Line by line, the data below should be set down unchanged, with images excluded.

[Saved entries]
= Beginning of Section =
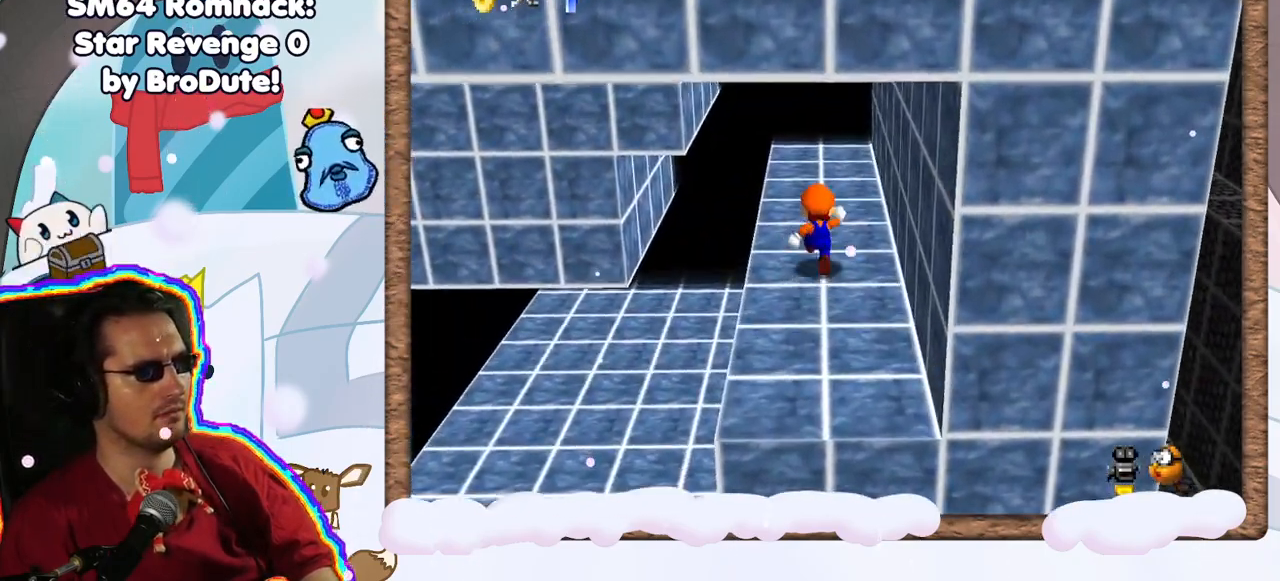
Gameplay with a controller (Nintendo layout); each line is a JSON object with the inputs held at the frame after it. "events" lists button and stick changes between this image and that frame as [ms after this image, input, new state], when the widget could be followed in between. Not read: L3 R3.
{"buttons": ["C_RIGHT"], "left_stick": "down-right", "events": [[100, "left_stick", "up-left"], [267, "left_stick", "down"], [367, "left_stick", "down-right"], [483, "C_RIGHT", "down"]]}
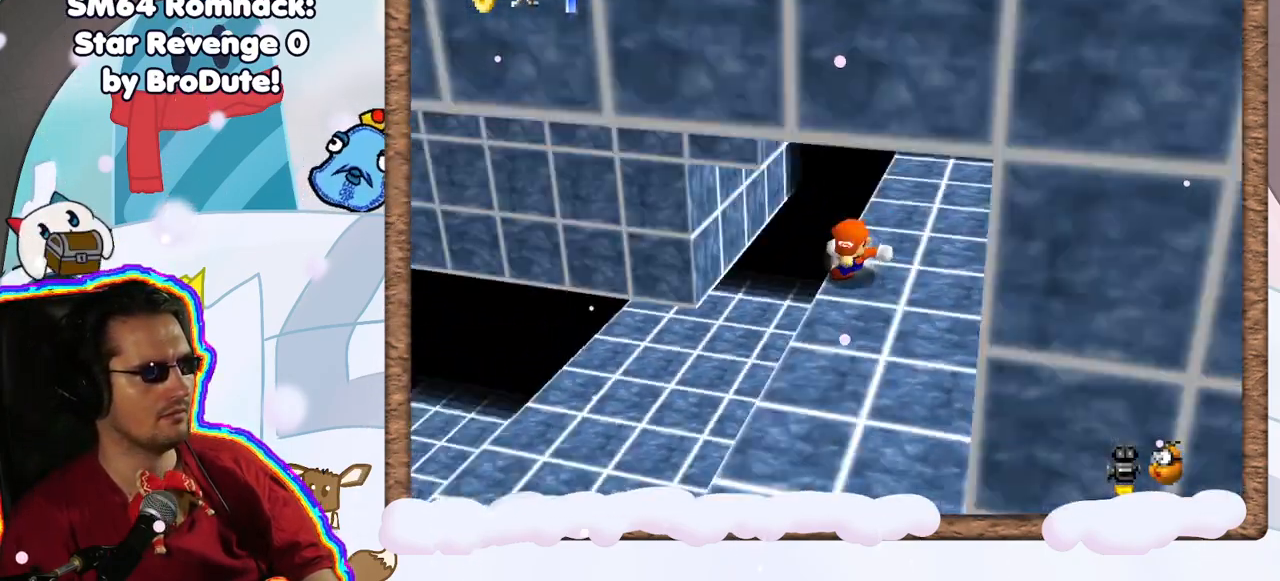
{"buttons": [], "left_stick": "down-left", "events": [[100, "C_RIGHT", "up"], [217, "left_stick", "down"], [483, "left_stick", "down-left"]]}
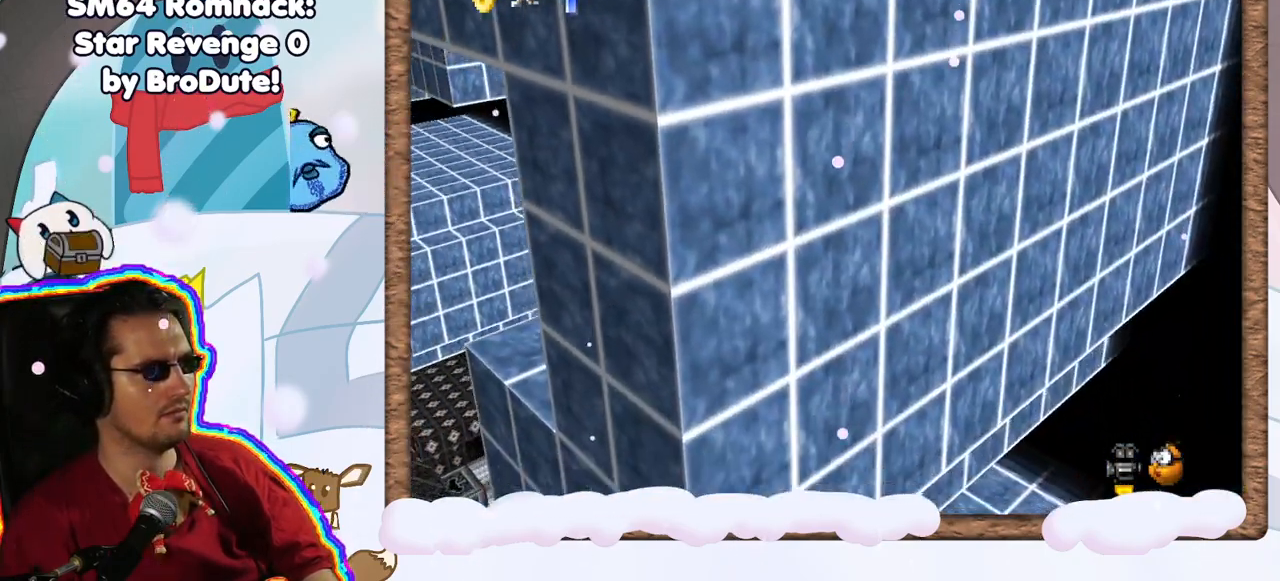
{"buttons": [], "left_stick": "left", "events": [[17, "C_LEFT", "down"], [100, "C_LEFT", "up"], [167, "left_stick", "center"], [283, "left_stick", "left"]]}
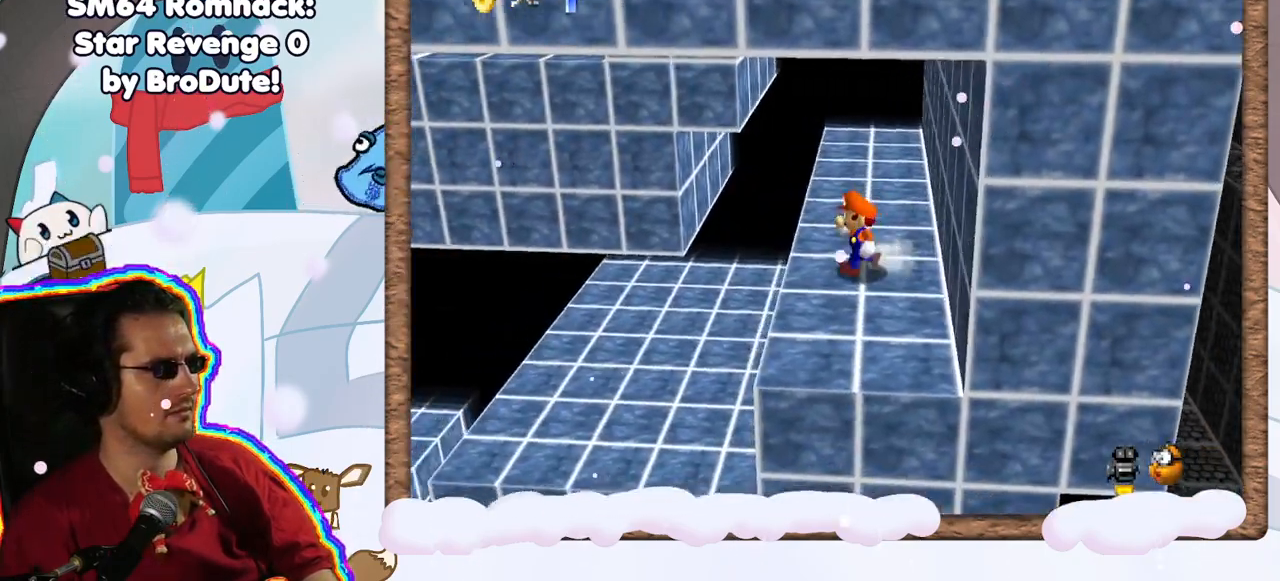
{"buttons": [], "left_stick": "center", "events": [[17, "A", "down"], [100, "A", "up"], [383, "left_stick", "center"]]}
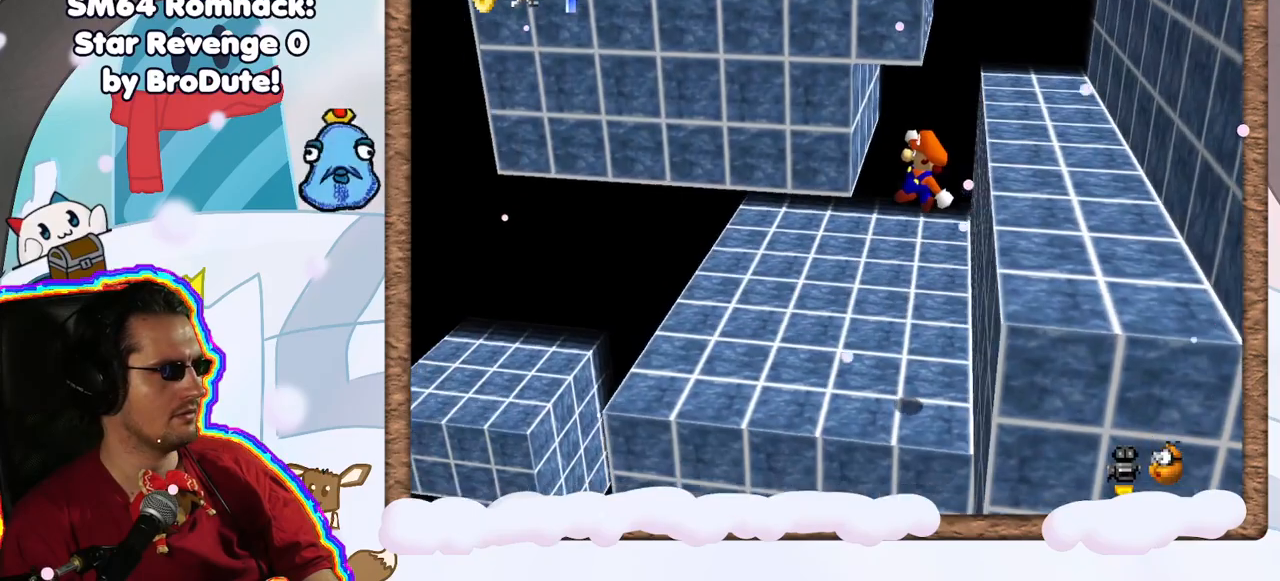
{"buttons": [], "left_stick": "center", "events": [[367, "C_LEFT", "down"], [467, "C_LEFT", "up"]]}
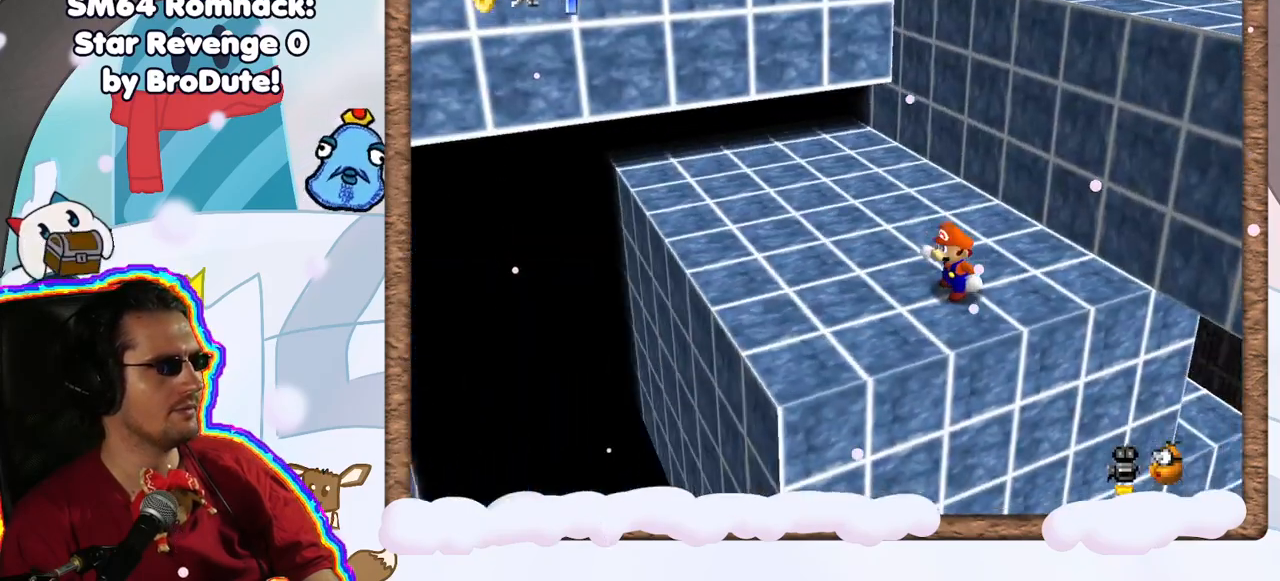
{"buttons": [], "left_stick": "center", "events": [[133, "left_stick", "left"], [483, "left_stick", "center"]]}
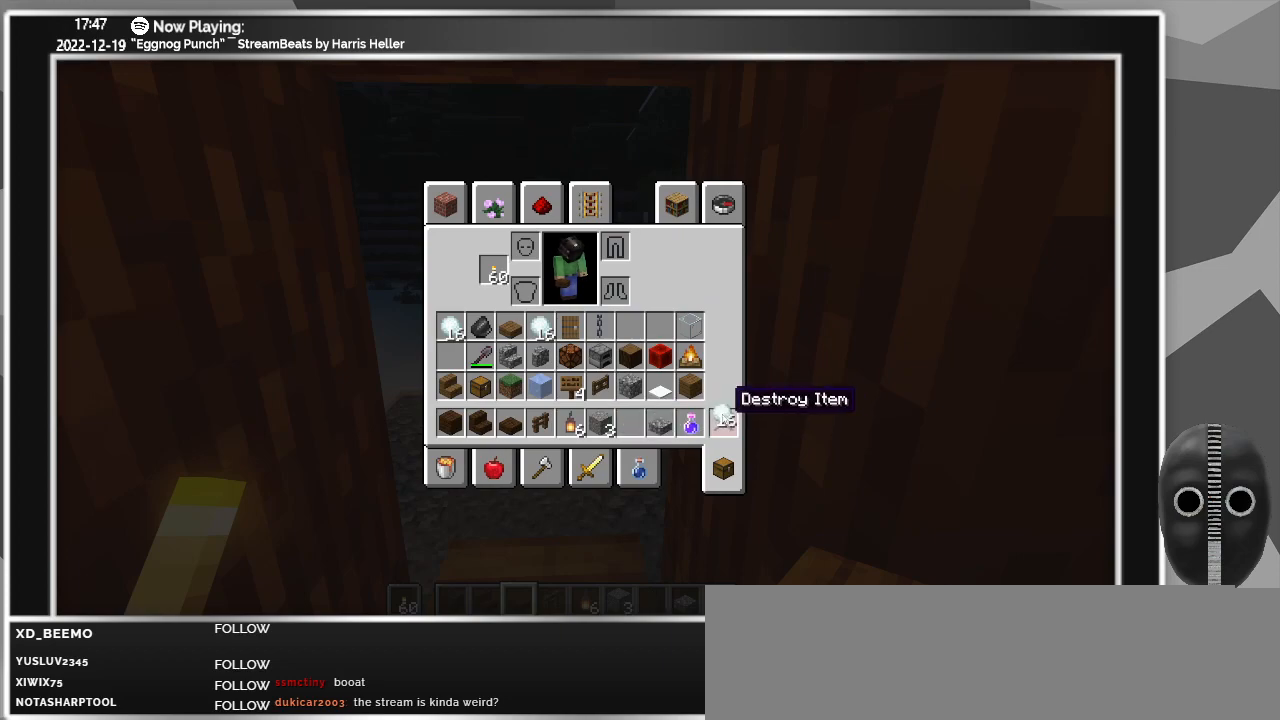
Gameplay with keyboard and mouse; each line is a JSON object with the keys and mouse buttons held at the frame after it. "events" lists presses ("down") and releases ("up") of "0", "1", "2", "3", "4", "5", "6", "7", "8", "9", "a", "alt_l", "alt_r", "b", "backspace", "c", "caps_lock", "ctrl_l", "ctrl_r", "d", "down", "e", "escape", "f", "f1", "f10", "f11", "f12", "f2", "f3", "f4", "f5", "f6", "f7", "f8", "f9", "g", "h", "i", "j", "k", "l", "left", "m", "minus", "n", "o", "p", "q", "r", "right", "s", "shift_l", "shift_r", "space", "super", "t", "tab", "tilde", "u", "up", "v", "w", "x", "y", "z", "mouse_left" and "mouse_right" between this image and that frame as [ms after this image, input, new state], when the widget could be followed in between. "mouse_left", "mouse_right" = the "left", "right" buttons of the "mouse" list. No other keys are recorded. Fast repeated clicks can show as one long hold. Mouse movement is not recorded.
{"keys": [], "mouse": [], "events": [[33, "mouse_left", "down"], [133, "mouse_left", "up"]]}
= End of Section =
SOLUTION TO THIS EXERCISE:
Gameplay with a controller (Nintendo layout); each line is a JSON object with the inputs held at the frame after it. "events" lists button and stick changes between this image and that frame as [ms after this image, input, new state], when the widget could be followed in between. Not read: L3 R3.
{"buttons": ["C_RIGHT"], "left_stick": "down-right", "events": [[100, "left_stick", "up-left"], [267, "left_stick", "down"], [367, "left_stick", "down-right"], [483, "C_RIGHT", "down"]]}
{"buttons": [], "left_stick": "down-left", "events": [[100, "C_RIGHT", "up"], [217, "left_stick", "down"], [483, "left_stick", "down-left"]]}
{"buttons": [], "left_stick": "left", "events": [[17, "C_LEFT", "down"], [100, "C_LEFT", "up"], [167, "left_stick", "center"], [283, "left_stick", "left"]]}
{"buttons": [], "left_stick": "center", "events": [[17, "A", "down"], [100, "A", "up"], [383, "left_stick", "center"]]}
{"buttons": [], "left_stick": "center", "events": [[367, "C_LEFT", "down"], [467, "C_LEFT", "up"]]}
{"buttons": [], "left_stick": "center", "events": [[133, "left_stick", "left"], [483, "left_stick", "center"]]}
Gameplay with keyboard and mouse; each line is a JSON object with the keys and mouse buttons held at the frame after it. "events" lists presses ("down") and releases ("up") of "0", "1", "2", "3", "4", "5", "6", "7", "8", "9", "a", "alt_l", "alt_r", "b", "backspace", "c", "caps_lock", "ctrl_l", "ctrl_r", "d", "down", "e", "escape", "f", "f1", "f10", "f11", "f12", "f2", "f3", "f4", "f5", "f6", "f7", "f8", "f9", "g", "h", "i", "j", "k", "l", "left", "m", "minus", "n", "o", "p", "q", "r", "right", "s", "shift_l", "shift_r", "space", "super", "t", "tab", "tilde", "u", "up", "v", "w", "x", "y", "z", "mouse_left" and "mouse_right" between this image and that frame as [ms after this image, input, new state], when the widget could be followed in between. "mouse_left", "mouse_right" = the "left", "right" buttons of the "mouse" list. No other keys are recorded. Fast repeated clicks can show as one long hold. Mouse movement is not recorded.
{"keys": [], "mouse": [], "events": [[33, "mouse_left", "down"], [133, "mouse_left", "up"]]}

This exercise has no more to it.